• [REQUIREMENT]:
Please reproduce the listing verbatim, without its images.

(Beginning of ENTRIES PROVIDED)

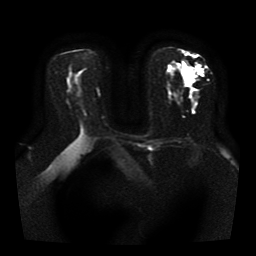
Breast MRI, one axial slice. Position 21 of 41 along the scan axis. Diffusion-weighted series; image 2 of 4 stored at this slice position (different b-values; order by instance number). 1.5 T. 5 mm slice thickness. 256 × 256 image matrix, field of view 330 × 330 mm. Female patient.
Annotated regions visible in this slice (expert manual segmentation):
- tumour on diffusion-weighted imaging: bounding box (x1, y1, x2, y2) in pixels: (187, 66, 203, 82)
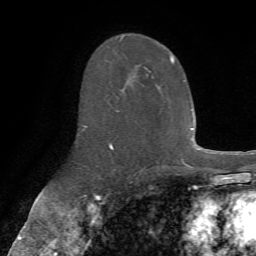
Breast MRI (dynamic contrast-enhanced), one axial slice; slice 39 of 72 in the series (ordered by position); cropped to one breast; dynamic contrast-enhanced series, time point 2 of 7 at this slice position (early post-contrast); 1.5 T; TE 4.3 ms, TR 8.7 ms; 256 × 256 image matrix, field of view 180 × 180 mm. Female patient.
Structures marked on this image (semi-automatically segmented with operator editing):
- enhancing-tissue mask used for the functional tumour volume (all voxels passing the contrast-enhancement thresholds inside the analysis volume; usually the tumour): bounding box [x1, y1, x2, y2] px = [83, 37, 175, 149]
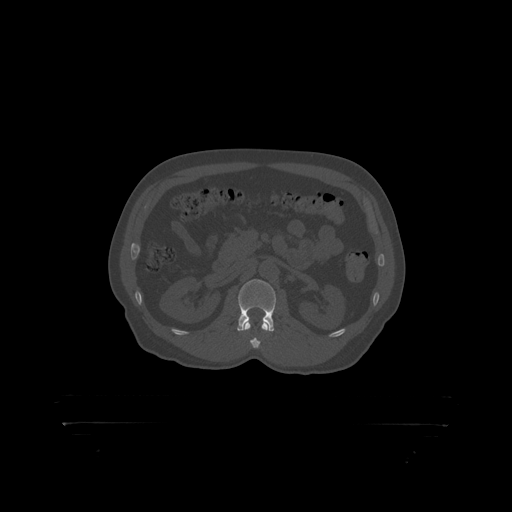
CT including the spine, one axial slice; slice 306 of 399 in the series (ordered by position); 120 kVp; bone window (W 1800 / L 400 HU); 1.25 mm slice thickness; 512 × 512 image matrix. Male patient, age 46 years. From the clinical record (not read from this slice): primary cancer: skin.
Outlined on this slice (semi-automatic segmentation, software-assisted and operator-edited):
- L2 vertebra: bounding box [x1, y1, x2, y2] px = [238, 280, 277, 319]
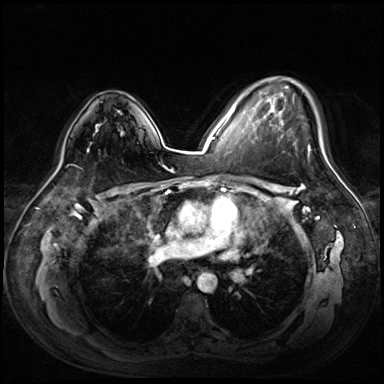
Breast MRI (dynamic contrast-enhanced), one axial slice. Position 44 of 72 along the scan axis. Dynamic contrast-enhanced series, time point 2 of 8 at this slice position (early post-contrast). 3 T. TE 1.4 ms, TR 4.3 ms. 2.5 mm slice thickness. 384 × 384 image matrix, field of view 360 × 360 mm. Female patient.
Structures marked on this image (semi-automatic segmentation, software-assisted and operator-edited):
- enhancing-tissue mask used for the functional tumour volume (all voxels passing the contrast-enhancement thresholds inside the analysis volume; usually the tumour): box from (x=270, y=86) to (x=324, y=155) px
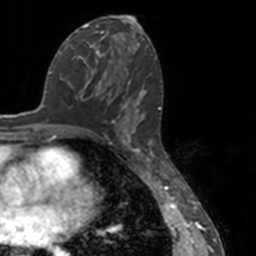
Breast MRI, one axial slice. Slice 72 of 160 in the series (ordered by position). Cropped to one breast. Dynamic contrast-enhanced series, time point 2 of 7 at this slice position (early post-contrast). 3 T. TE 1.7 ms, TR 4 ms. 256 × 256 image matrix, field of view 170 × 170 mm. Female patient.
Outlined on this slice (semi-automatically segmented with operator editing):
- enhancing-tissue mask used for the functional tumour volume (all voxels passing the contrast-enhancement thresholds inside the analysis volume; usually the tumour): bounding box (x1, y1, x2, y2) in pixels: (85, 84, 151, 148)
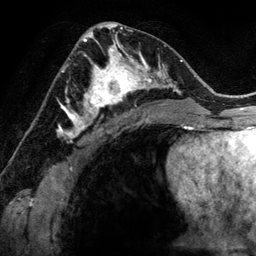
Breast MRI (dynamic contrast-enhanced), one axial slice. Slice 74 of 134 in the series (ordered by position). Cropped to one breast. Dynamic contrast-enhanced series, time point 2 of 6 at this slice position (early post-contrast). 3 T. TE 2.8 ms, TR 6.9 ms. 1.2 mm slice thickness. 256 × 256 image matrix. Female patient.
Annotated regions visible in this slice (semi-automatic segmentation, software-assisted and operator-edited):
- enhancing-tissue mask used for the functional tumour volume (all voxels passing the contrast-enhancement thresholds inside the analysis volume; usually the tumour): bounding box <78,48,144,118> (left, top, right, bottom; pixels)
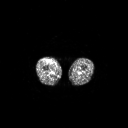
FDG PET of an extremity soft-tissue mass (from a PET/CT study), one axial slice; position 226 of 311 along the scan axis; 3.27 mm slice thickness; 128 × 128 image matrix, field of view 700 × 700 mm. Male patient, age 56 years. Case-level facts recorded for this patient, not image findings: histological type: pleiomorphic leiomyosarcoma; grade: intermediate; site of the primary tumour: right thigh.
Structures marked on this image (expert contour drawn on MRI and transferred to this co-registered scan by the dataset authors):
- gross tumour volume including surrounding oedema: bounding box <47,59,51,63> (left, top, right, bottom; pixels)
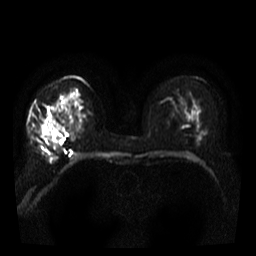
Breast MRI, one axial slice; diffusion-weighted series; image 2 of 4 stored at this slice position (different b-values; order by instance number); 3 T; 5 mm slice thickness; 256 × 256 image matrix, field of view 300 × 300 mm. Female patient.
Structures marked on this image (expert manual segmentation):
- tumour on diffusion-weighted imaging: bounding box [x1, y1, x2, y2] px = [38, 130, 62, 147]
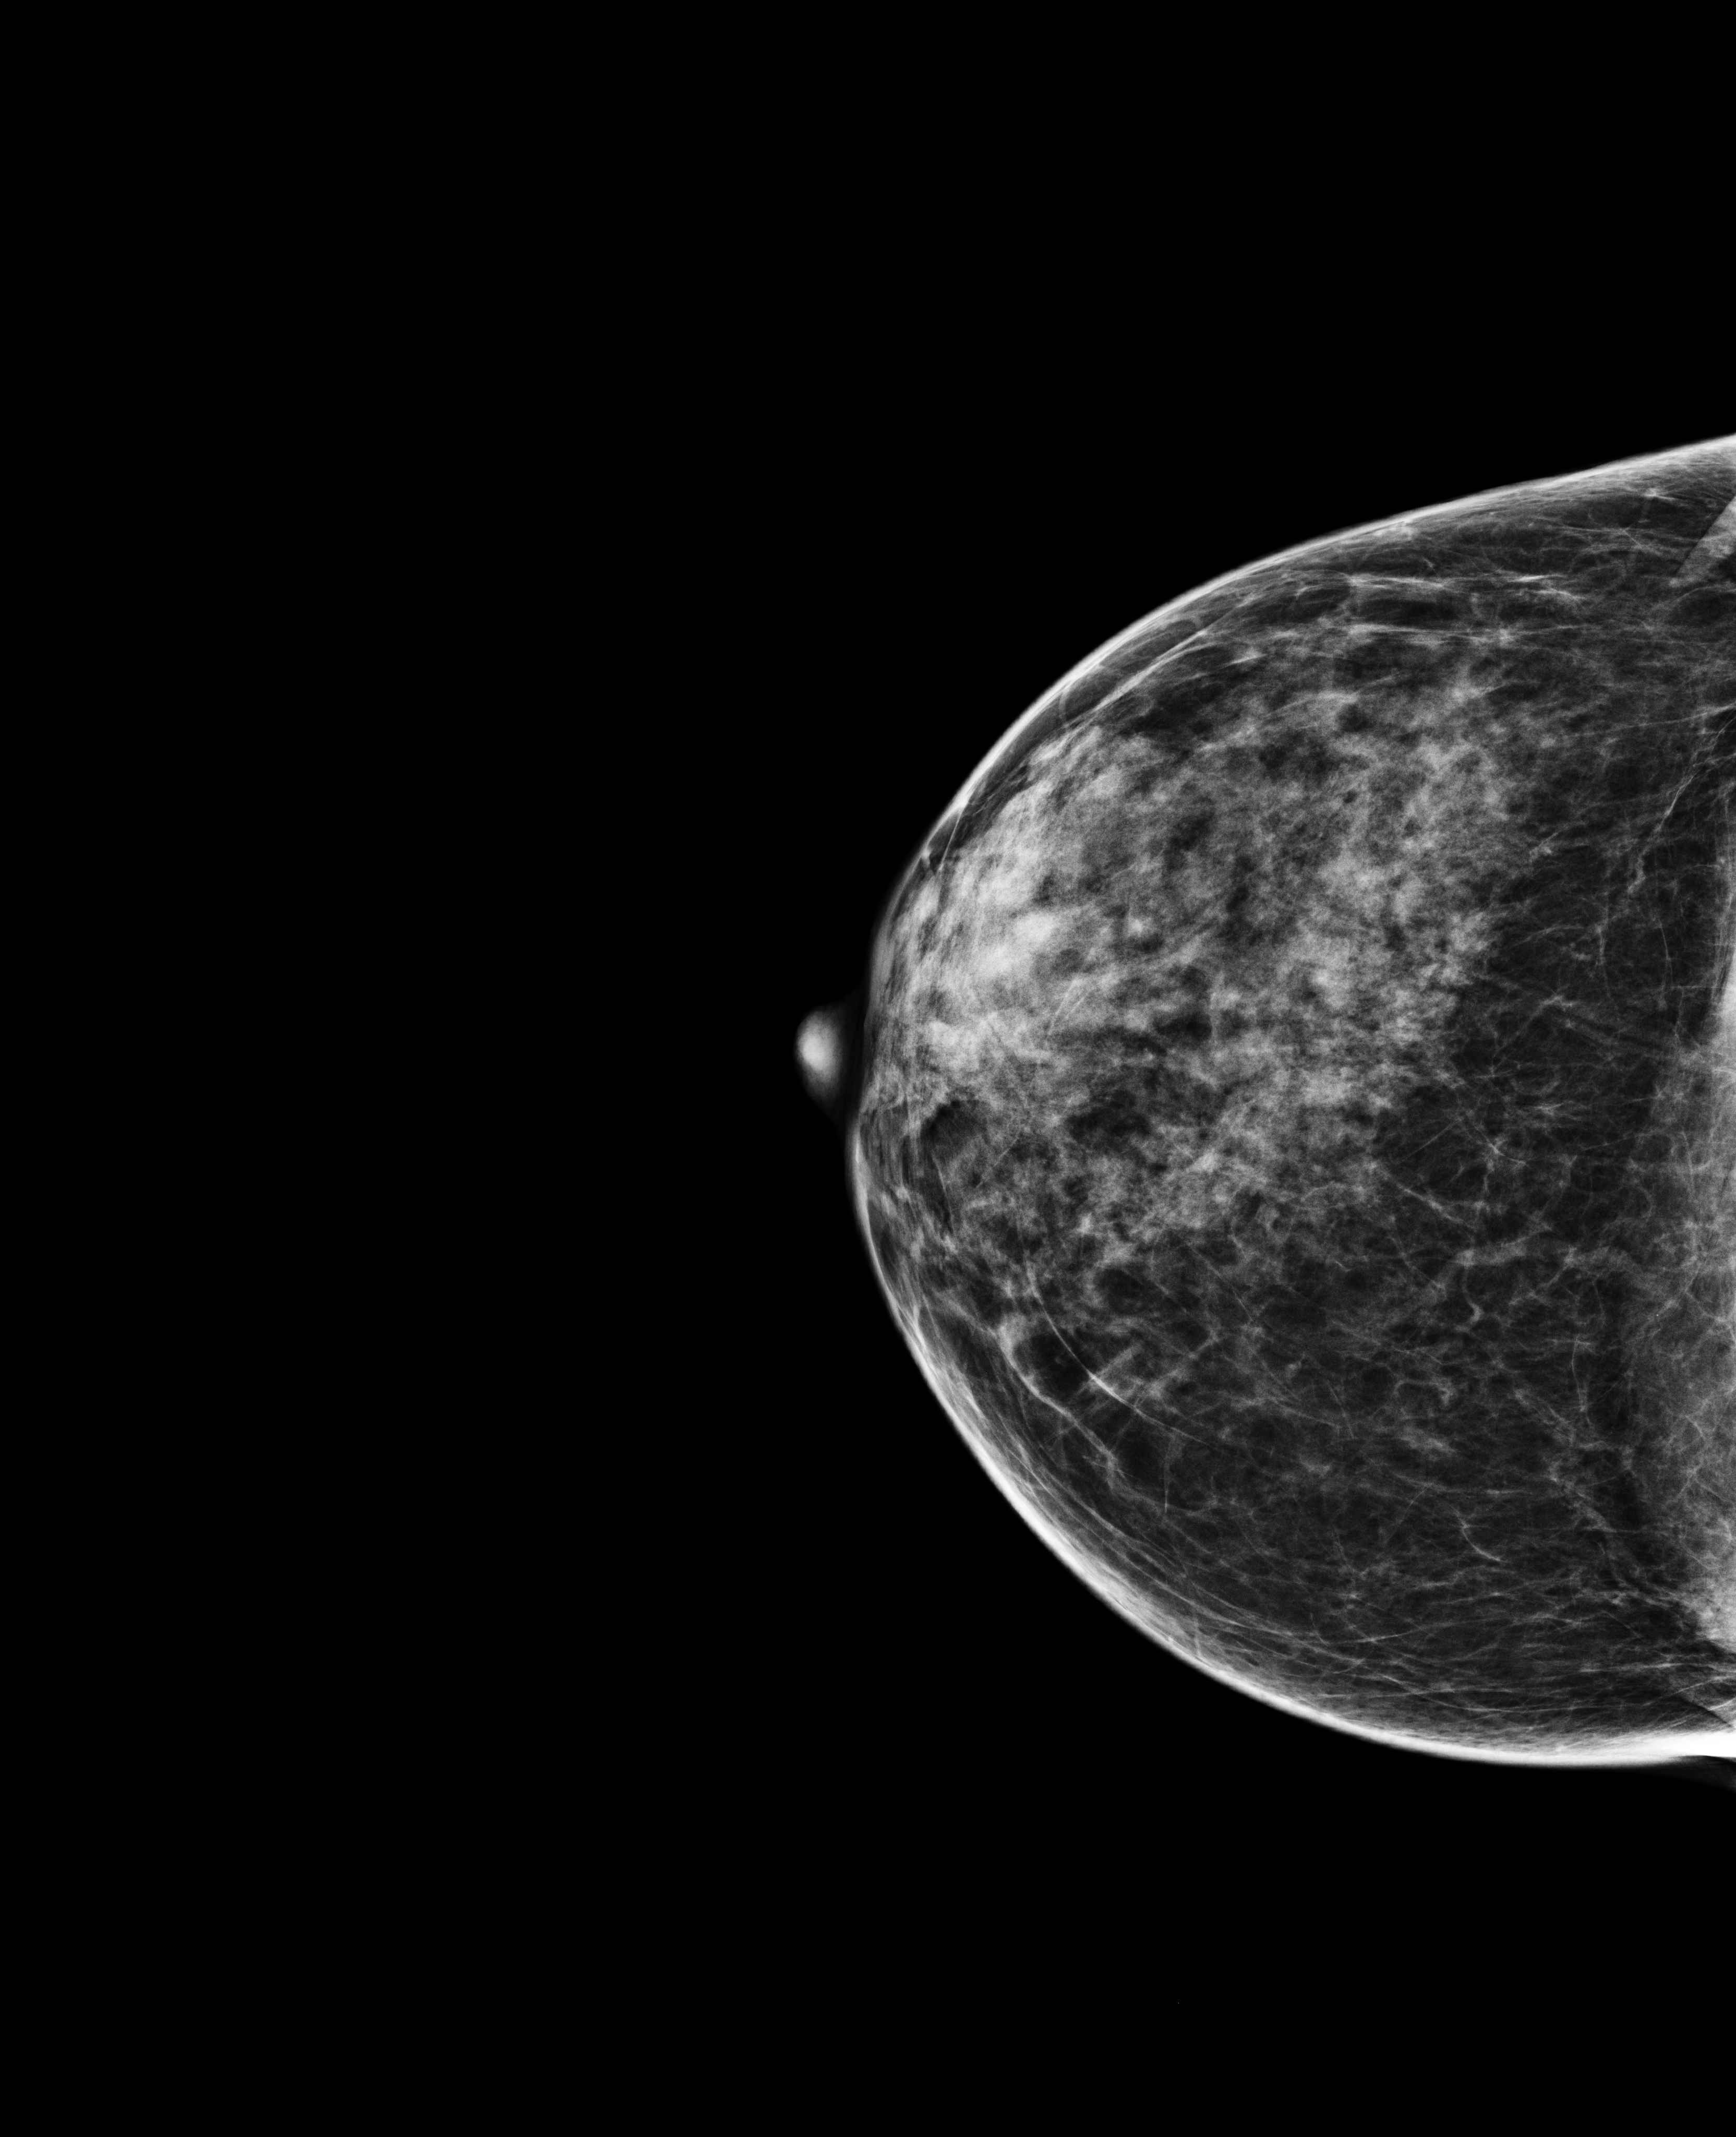
Annual screening mammography examination; system: Selenia Dimensions. Female patient, age 51 years.
Image type: full-field digital mammogram. Breast: right. Projection: cranio-caudal projection.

(End of ENTRIES PROVIDED)

• [SOLUTION FOR THIS EXERCISE]:
Breast MRI, one axial slice. Position 21 of 41 along the scan axis. Diffusion-weighted series; image 2 of 4 stored at this slice position (different b-values; order by instance number). 1.5 T. 5 mm slice thickness. 256 × 256 image matrix, field of view 330 × 330 mm. Female patient.
Annotated regions visible in this slice (expert manual segmentation):
- tumour on diffusion-weighted imaging: bounding box (x1, y1, x2, y2) in pixels: (187, 66, 203, 82)
Breast MRI (dynamic contrast-enhanced), one axial slice; slice 39 of 72 in the series (ordered by position); cropped to one breast; dynamic contrast-enhanced series, time point 2 of 7 at this slice position (early post-contrast); 1.5 T; TE 4.3 ms, TR 8.7 ms; 256 × 256 image matrix, field of view 180 × 180 mm. Female patient.
Structures marked on this image (semi-automatically segmented with operator editing):
- enhancing-tissue mask used for the functional tumour volume (all voxels passing the contrast-enhancement thresholds inside the analysis volume; usually the tumour): bounding box [x1, y1, x2, y2] px = [83, 37, 175, 149]
CT including the spine, one axial slice; slice 306 of 399 in the series (ordered by position); 120 kVp; bone window (W 1800 / L 400 HU); 1.25 mm slice thickness; 512 × 512 image matrix. Male patient, age 46 years. From the clinical record (not read from this slice): primary cancer: skin.
Outlined on this slice (semi-automatic segmentation, software-assisted and operator-edited):
- L2 vertebra: bounding box [x1, y1, x2, y2] px = [238, 280, 277, 319]
Breast MRI (dynamic contrast-enhanced), one axial slice. Position 44 of 72 along the scan axis. Dynamic contrast-enhanced series, time point 2 of 8 at this slice position (early post-contrast). 3 T. TE 1.4 ms, TR 4.3 ms. 2.5 mm slice thickness. 384 × 384 image matrix, field of view 360 × 360 mm. Female patient.
Structures marked on this image (semi-automatic segmentation, software-assisted and operator-edited):
- enhancing-tissue mask used for the functional tumour volume (all voxels passing the contrast-enhancement thresholds inside the analysis volume; usually the tumour): box from (x=270, y=86) to (x=324, y=155) px
Breast MRI, one axial slice. Slice 72 of 160 in the series (ordered by position). Cropped to one breast. Dynamic contrast-enhanced series, time point 2 of 7 at this slice position (early post-contrast). 3 T. TE 1.7 ms, TR 4 ms. 256 × 256 image matrix, field of view 170 × 170 mm. Female patient.
Outlined on this slice (semi-automatically segmented with operator editing):
- enhancing-tissue mask used for the functional tumour volume (all voxels passing the contrast-enhancement thresholds inside the analysis volume; usually the tumour): bounding box (x1, y1, x2, y2) in pixels: (85, 84, 151, 148)
Breast MRI (dynamic contrast-enhanced), one axial slice. Slice 74 of 134 in the series (ordered by position). Cropped to one breast. Dynamic contrast-enhanced series, time point 2 of 6 at this slice position (early post-contrast). 3 T. TE 2.8 ms, TR 6.9 ms. 1.2 mm slice thickness. 256 × 256 image matrix. Female patient.
Annotated regions visible in this slice (semi-automatic segmentation, software-assisted and operator-edited):
- enhancing-tissue mask used for the functional tumour volume (all voxels passing the contrast-enhancement thresholds inside the analysis volume; usually the tumour): bounding box <78,48,144,118> (left, top, right, bottom; pixels)
FDG PET of an extremity soft-tissue mass (from a PET/CT study), one axial slice; position 226 of 311 along the scan axis; 3.27 mm slice thickness; 128 × 128 image matrix, field of view 700 × 700 mm. Male patient, age 56 years. Case-level facts recorded for this patient, not image findings: histological type: pleiomorphic leiomyosarcoma; grade: intermediate; site of the primary tumour: right thigh.
Structures marked on this image (expert contour drawn on MRI and transferred to this co-registered scan by the dataset authors):
- gross tumour volume including surrounding oedema: bounding box <47,59,51,63> (left, top, right, bottom; pixels)
Breast MRI, one axial slice; diffusion-weighted series; image 2 of 4 stored at this slice position (different b-values; order by instance number); 3 T; 5 mm slice thickness; 256 × 256 image matrix, field of view 300 × 300 mm. Female patient.
Structures marked on this image (expert manual segmentation):
- tumour on diffusion-weighted imaging: bounding box [x1, y1, x2, y2] px = [38, 130, 62, 147]
Annual screening mammography examination; system: Selenia Dimensions. Female patient, age 51 years.
Image type: full-field digital mammogram. Breast: right. Projection: cranio-caudal projection.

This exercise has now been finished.